Task to complete
Rewrite all of the records below with "Home" changed to "Main page" and nothing else altered, leaving the pictures out of your answer.
*** Opening Data section ***
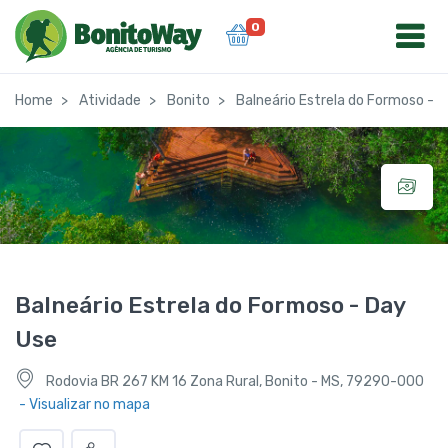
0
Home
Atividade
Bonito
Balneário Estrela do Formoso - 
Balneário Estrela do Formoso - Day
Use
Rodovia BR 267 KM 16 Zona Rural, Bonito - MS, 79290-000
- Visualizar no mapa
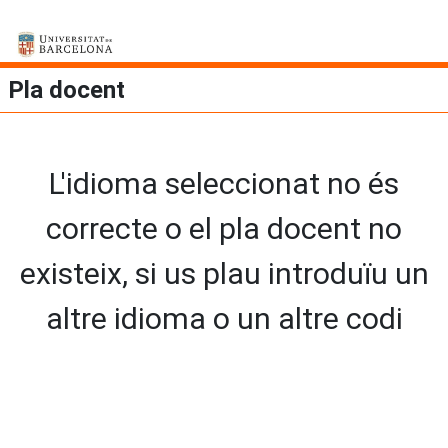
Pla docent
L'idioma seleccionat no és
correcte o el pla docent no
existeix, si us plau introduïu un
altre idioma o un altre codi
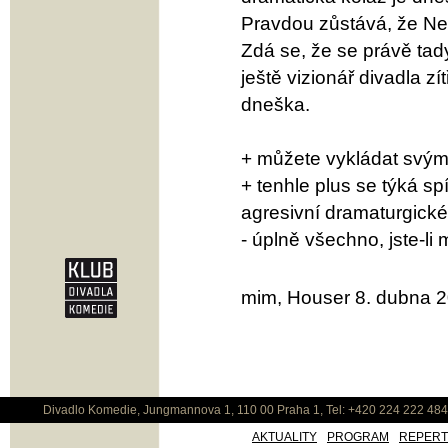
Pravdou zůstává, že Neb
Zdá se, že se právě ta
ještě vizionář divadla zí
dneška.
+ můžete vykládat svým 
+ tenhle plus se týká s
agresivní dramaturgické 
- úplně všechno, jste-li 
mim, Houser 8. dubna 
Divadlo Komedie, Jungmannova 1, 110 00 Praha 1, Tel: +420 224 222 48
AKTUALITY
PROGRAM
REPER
*** Closing Data section ***
Exercise answer
0
Main page
Atividade
Bonito
Balneário Estrela do Formoso - 
Balneário Estrela do Formoso - Day
Use
Rodovia BR 267 KM 16 Zona Rural, Bonito - MS, 79290-000
- Visualizar no mapa
Pla docent
L'idioma seleccionat no és
correcte o el pla docent no
existeix, si us plau introduïu un
altre idioma o un altre codi
Pravdou zůstává, že Neb
Zdá se, že se právě ta
ještě vizionář divadla zí
dneška.
+ můžete vykládat svým 
+ tenhle plus se týká s
agresivní dramaturgické 
- úplně všechno, jste-li 
mim, Houser 8. dubna 
Divadlo Komedie, Jungmannova 1, 110 00 Praha 1, Tel: +420 224 222 48
AKTUALITY
PROGRAM
REPER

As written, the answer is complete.